Alibaba doubled down on its Lazada investment by upping its share from 51 percent to 83 percent and in a push to monopolize the market, put grips on Tokopedia, arguably one of Lazada’s biggest competitors in Indonesia.
Tencent, through JD or directly, also began executing its China playbook by investing in companies like Sea, Go-Jek, Traveloka, Pomelo Fashion and Tiki.vn.
“We’re just at the beginning, [the Alibaba-Lazada deal] will kickstart the whole cycle. It will attract more global investments into the region, and attract more entrepreneurs who now see this region as a great place to start a business.” — Stefan Jung, founding partner at Indonesia-based Venturra Capital in an interview with Tech in Asia
Global attention from the US came from KKR, who through Emerald Media, put $65M into ecommerce ‘arms dealer’ aCommerce in a bid to replicate Baozun’s dominance in the Chinese “TP” (Tmall Partner) landscape.
And the plays won’t stop here.
Leveraging newly consolidated positions of strength, marketplaces will cross traditional boundaries and move into areas like private label brands and offline distribution. Brands will also feel increasingly cornered, facing a “damned if you do, damned if you don’t” situation.
Those that survive 2018 will have to find a niche for themselves, such as in fashion or home, because there isn’t much room left for another horizontal ecommerce player. Others will be tempted to take risky shortcuts like say, raising money through ICOs.

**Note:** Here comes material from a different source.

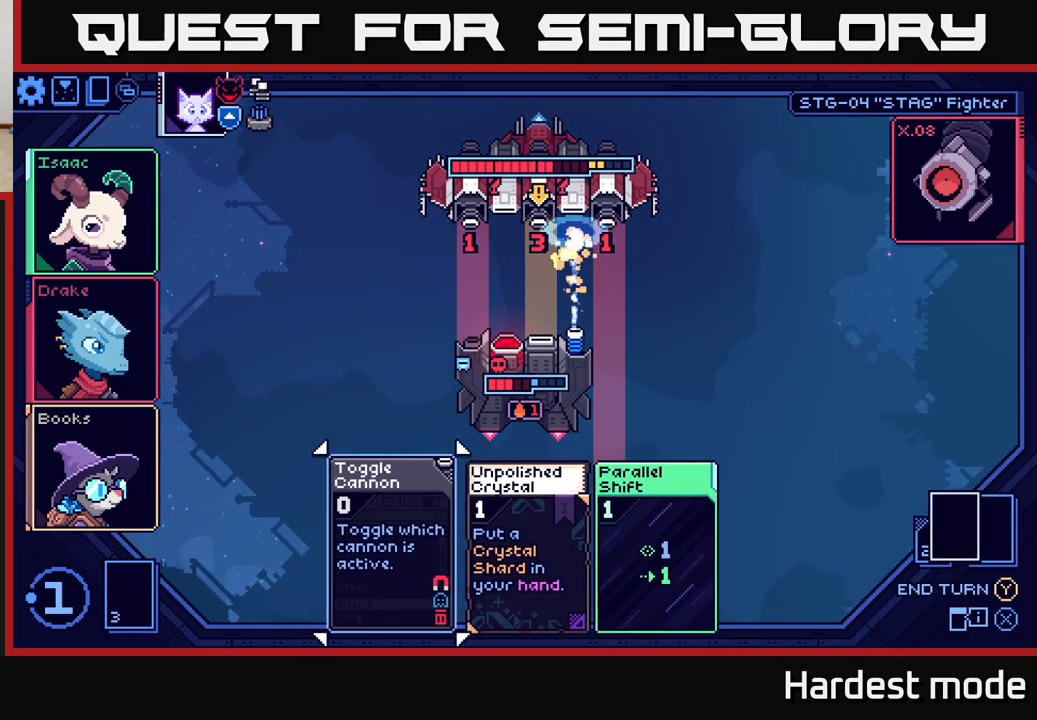
{"buttons": [], "left_stick": "center", "right_stick": "center", "events": [[333, "left_stick", "right"], [500, "left_stick", "center"]]}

2018 will also see Tencent, not Alibaba or a local company, emerge as the winner in mobile payments in Southeast Asia.
It might be a good time to start learning Chinese.
1. Plata o Plomo: Southeast Asia ecommerce will be increasingly factionalized into Alibaba and Tencent camps, and locals will pick sides
Given its similarities to China roughly 10 years ago, Southeast Asia has become a gold rush for Chinese Internet giants looking to expand beyond the mainland. It was Alibaba’s acquisition of Lazada last year that triggered an arms race between China’s #1 and #2 in Southeast Asia, and in turn, will cause local companies to choose sides.

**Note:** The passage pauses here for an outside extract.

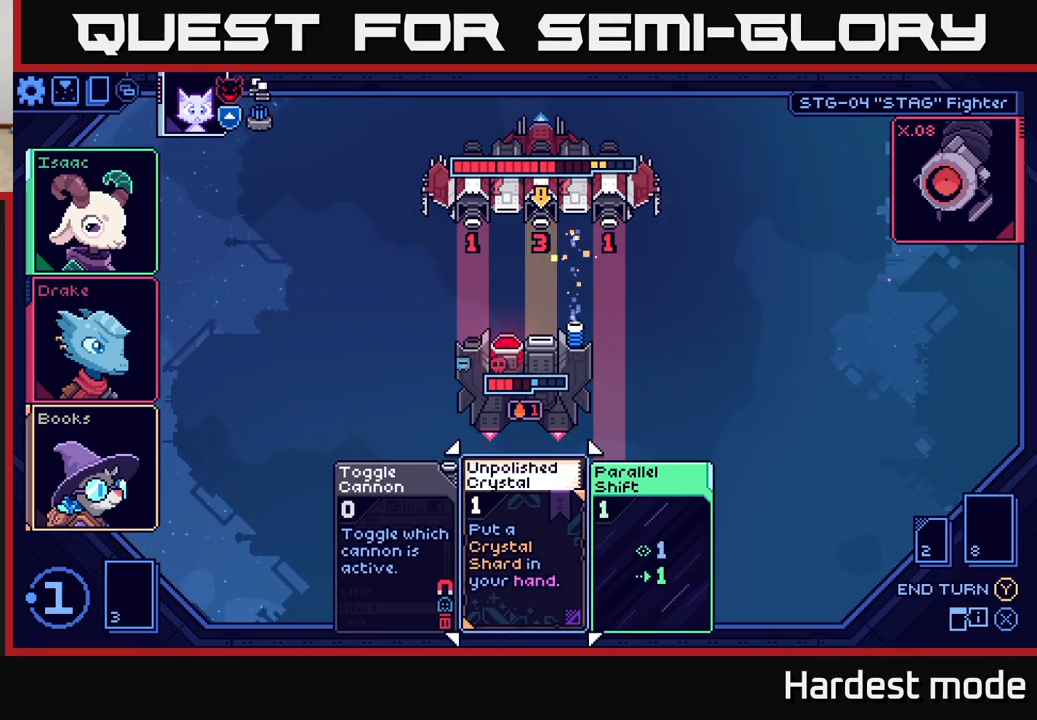
{"buttons": [], "left_stick": "center", "right_stick": "center", "events": [[150, "left_stick", "right"], [317, "left_stick", "center"], [333, "A", "down"], [417, "A", "up"]]}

Alibaba also led a $1.1B investment in Tokopedia in 2017, continuing to place its biggest bets on ecommerce. Moving forward, the company is expected to position Lazada and Tokopedia as the Tmall and Taobao of Southeast Asia, respectively.
Meanwhile, Tencent has aggressively tried to replicate a three-prong formula that was successful in its fight against Alibaba in China: gaming, mobile and payments.
The first step was becoming the largest shareholder of Sea (previously Garena), predominantly a gaming powerhouse that runs Shopee, a mobile-first ecommerce marketplace and the second was placing bets on Go-Jek to become a “super app” like WeChat and WeChat Pay.
Understandable as WeChat Pay now commands an impressive 40% market share in China vs. AliPay’s 54%, up from 11% in 2015.
“Is there a land grab right now for these kind of assets? I think in the land grab they [Tencent] are following us. They are seeing that we have positioned ourselves very well, and they’re sort of playing a catch up game. So what we want to do is, since we already have our positions, is to work with local entrepreneurs.” — Joe Tsai, Alibaba Vice Chairman, in speaking with Bloomberg.
With both Tencent and Alibaba market caps at all-time highs, we expect this trend to continue throughout 2018 with both sides gobbling up more local companies across the ecommerce ecosystem and upping shares in existing ones.
2. Facing slow organic growth, Amazon will acquire a company to fast-track its ecommerce expansion in the emerging region
Amazon’s entry into “Southeast Asia” was the biggest surprise and non-surprise at the same time.
A non-surprise because Amazon’s long-awaited and rumored soft-launch into Singapore was widely covered by the media even before the company’s Prime Now services officially became available on July 26, 2017.
A surprise because Amazon’s expected tour-de-force across the region ended before it even started.